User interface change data
☆ ☆ ☆ ☆ ☆ ☆ ☆

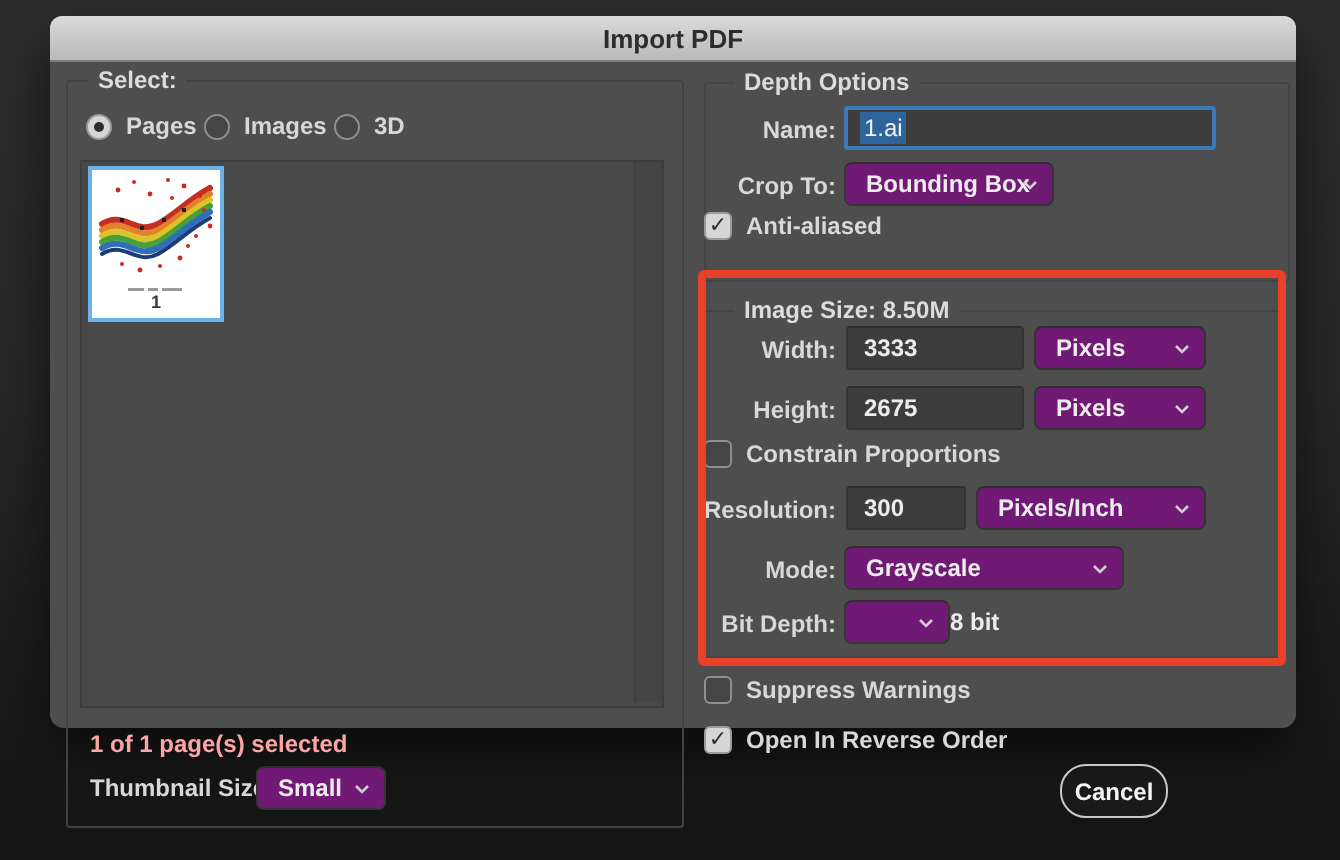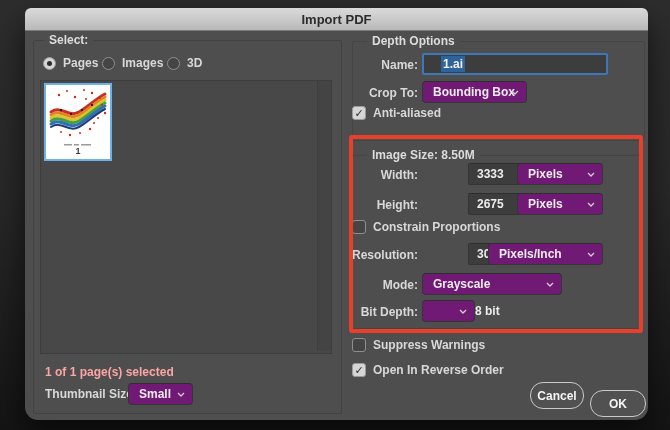"Import PDF" .dialog { border-radius: 13px -> 7px; height: 412px -> 356px }
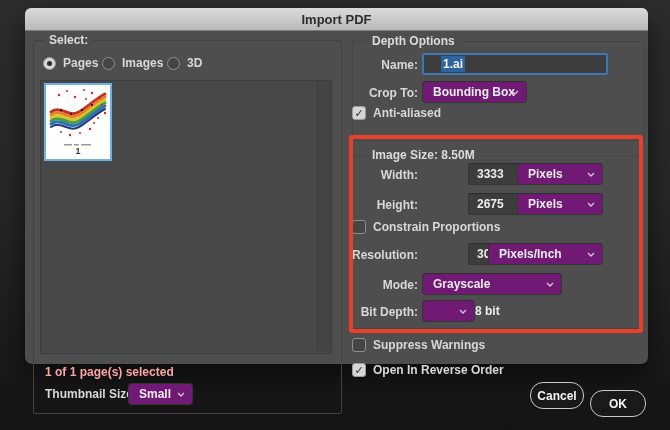"1.ai" .namefield .sel { font-weight: bold -> normal; margin-left: 11px -> none }
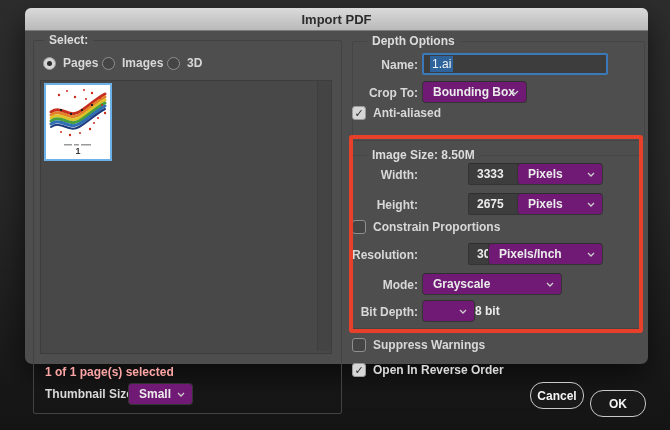"3333" input.field { margin-left: 45px -> none }
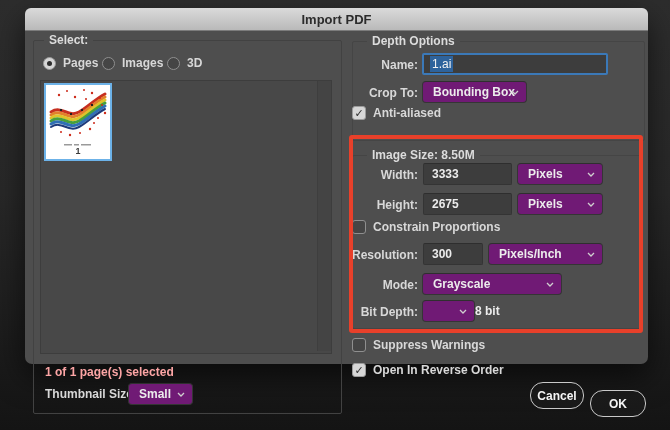"OK" div.abs { html: <div> <span>OK</span> </div> -> none }
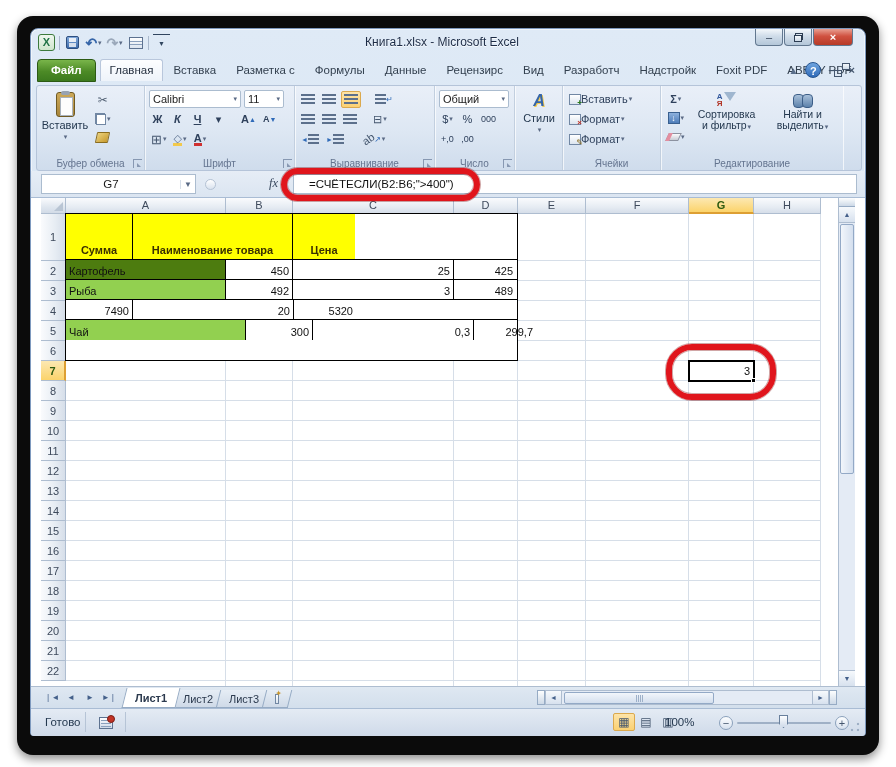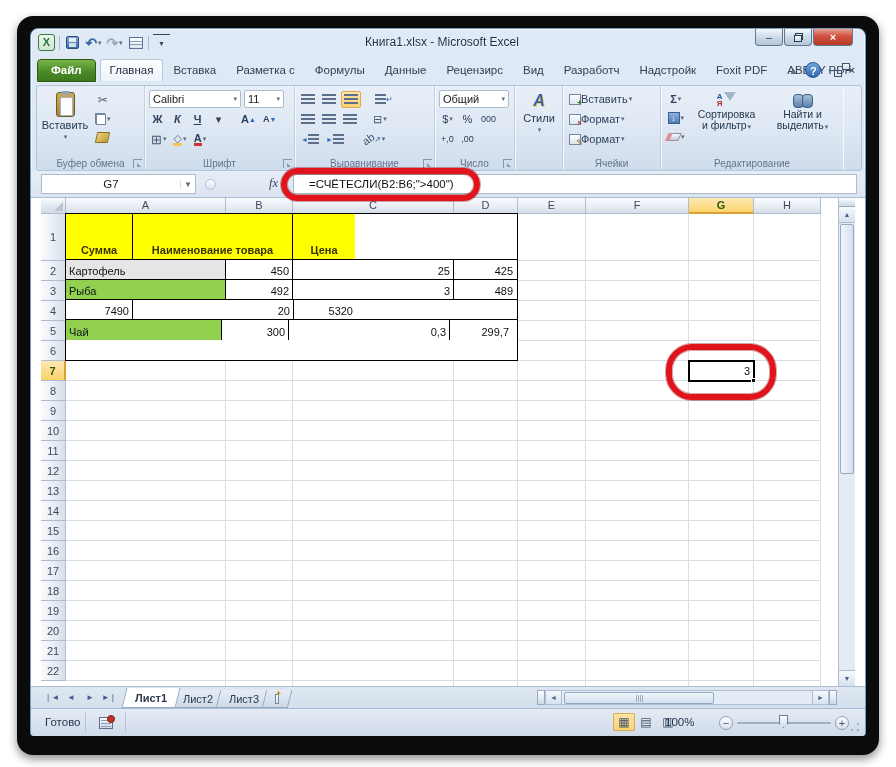"Картофель" div.tcell { background: #e5e5e5 -> #4d7c0f }
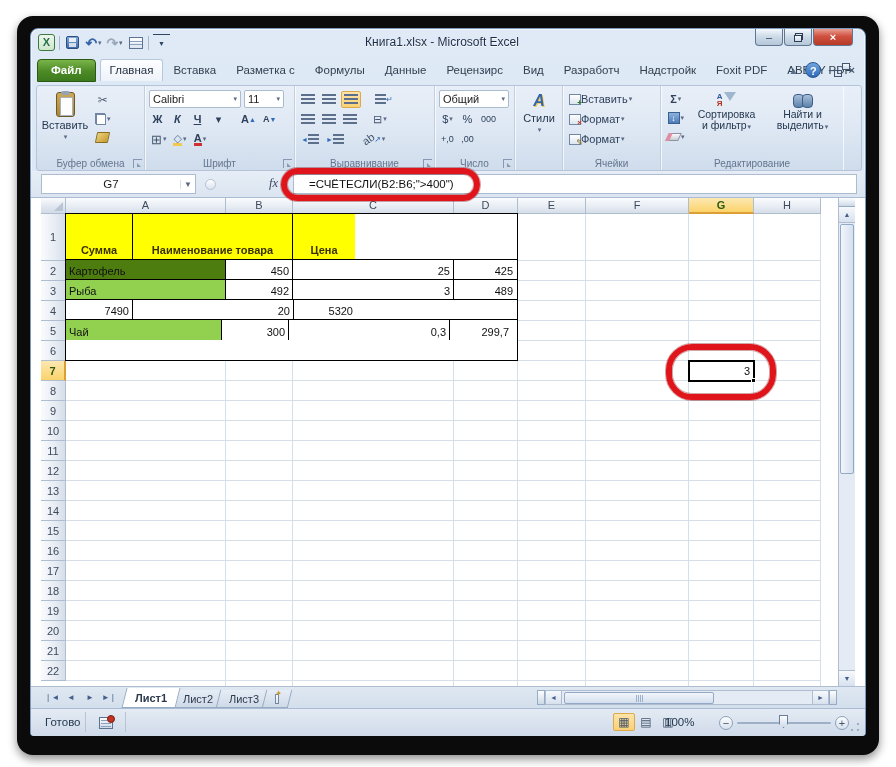"Чай" div.tcell { width: 156px -> 180px }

☆ ☆ ☆ ☆ ☆ ☆ ☆

» **Assigned task**: Strip the images and return the remaining data exactly.

» **Solution below**:
"Import PDF" .dialog { border-radius: 13px -> 7px; height: 412px -> 356px }
"1.ai" .namefield .sel { font-weight: bold -> normal; margin-left: 11px -> none }
"3333" input.field { margin-left: 45px -> none }
"OK" div.abs { html: <div> <span>OK</span> </div> -> none }
"Картофель" div.tcell { background: #e5e5e5 -> #4d7c0f }
"Чай" div.tcell { width: 156px -> 180px }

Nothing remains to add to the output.